_Work instructions_.
1) Please translate this sentence from the Learning without Forgetting documentation below into Spanish: "Higher values preserve more old knowledge."
2) Reproduce everything in the Learning without Forgetting documentation from "temperaturedoubleTemperature for softmax" down to "new tasks effectively.".
3) Name every property listed under the Properties heading in the Learning without Forgetting documentation.

--- Passage for review Enclosed Below ---

Class LearningWithoutForgetting<T>
- Namespace
- AiDotNet.ContinualLearning
- Assembly
- AiDotNet.dll
Implements Learning without Forgetting (LwF) for continual learning.
public class LearningWithoutForgetting<T> : IContinualLearningStrategy<T>Type Parameters
TThe numeric type for calculations.
- Inheritance
-
LearningWithoutForgetting<T>
- Implements
- Inherited Members
Remarks
For Beginners: Learning without Forgetting is like teaching a student to solve new problems while making sure they remember how to solve old ones. It does this by asking the student to match their old answers (before learning new material) even as they learn new things.
How it works:
- Before learning a new task, LwF records the network's predictions (soft targets) on the new task's inputs using the old model.
- During training on the new task, the loss function includes both: the regular task loss AND a distillation loss that encourages matching the old predictions.
- The distillation loss uses temperature-scaled softmax to capture the relationships between classes, not just the predicted class.
Reference: Li and Hoiem, "Learning without Forgetting" (2017). IEEE TPAMI.
Constructors
LearningWithoutForgetting(double, double)
Initializes a new instance of the LearningWithoutForgetting class.
public LearningWithoutForgetting(double lambda = 1, double temperature = 2)Parameters
lambdadoubleThe weight of the distillation loss (default: 1.0).
temperaturedoubleTemperature for softmax distillation (default: 2.0).
Remarks
For Beginners:
- Lambda: How much to weight the "don't forget" loss compared to the "learn new task" loss. Higher values preserve more old knowledge.
- Temperature: Controls how "soft" the predictions are. Higher temperature makes the probability distribution smoother, which helps transfer more nuanced knowledge from the old model to the new one.
Properties
Lambda
Gets the regularization strength parameter (lambda) for loss-based continual learning.
public double Lambda { get; set; }Property Value
Remarks
For Beginners: Lambda controls how strongly the strategy prevents forgetting. A higher lambda means the network is more conservative about changing weights important for previous tasks, but this might make it harder to learn new tasks effectively.
Typical values range from 100 to 10000, depending on the complexity of tasks and how important it is to preserve old knowledge versus learning new knowledge.
TaskCount
Gets the number of tasks that have stored predictions.
public int TaskCount { get; }Property Value
Temperature
Gets or sets the temperature for knowledge distillation.

--- End of Enclosed Passage for review ---
--- Provided information Enclosed Below ---

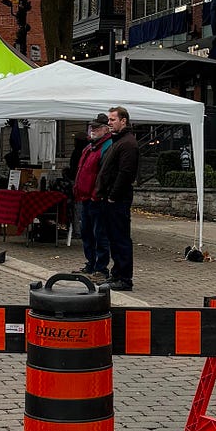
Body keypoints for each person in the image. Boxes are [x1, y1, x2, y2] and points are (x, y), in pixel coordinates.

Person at [94, 106, 139, 292]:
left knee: (120, 238)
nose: (109, 123)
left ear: (123, 121)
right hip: (109, 198)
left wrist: (113, 196)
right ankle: (117, 273)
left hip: (117, 200)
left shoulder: (127, 143)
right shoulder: (118, 141)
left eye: (113, 120)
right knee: (113, 238)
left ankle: (124, 278)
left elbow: (125, 173)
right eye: (109, 120)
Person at [72, 113, 114, 282]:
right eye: (92, 127)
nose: (93, 130)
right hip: (85, 196)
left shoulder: (107, 146)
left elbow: (105, 174)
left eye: (96, 128)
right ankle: (91, 263)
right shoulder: (90, 147)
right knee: (87, 232)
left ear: (105, 129)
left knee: (99, 234)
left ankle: (101, 268)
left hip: (96, 198)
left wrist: (98, 194)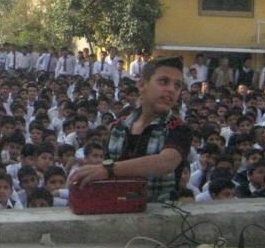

--- End of Enclosed Provided information ---

_Written answers_.
1) Los valores más altos conservan más conocimiento antiguo.

2)
temperaturedoubleTemperature for softmax distillation (default: 2.0).
Remarks
For Beginners:
- Lambda: How much to weight the "don't forget" loss compared to the "learn new task" loss. Higher values preserve more old knowledge.
- Temperature: Controls how "soft" the predictions are. Higher temperature makes the probability distribution smoother, which helps transfer more nuanced knowledge from the old model to the new one.
Properties
Lambda
Gets the regularization strength parameter (lambda) for loss-based continual learning.
public double Lambda { get; set; }Property Value
Remarks
For Beginners: Lambda controls how strongly the strategy prevents forgetting. A higher lambda means the network is more conservative about changing weights important for previous tasks, but this might make it harder to learn new tasks effectively.

3) Lambda, TaskCount, Temperature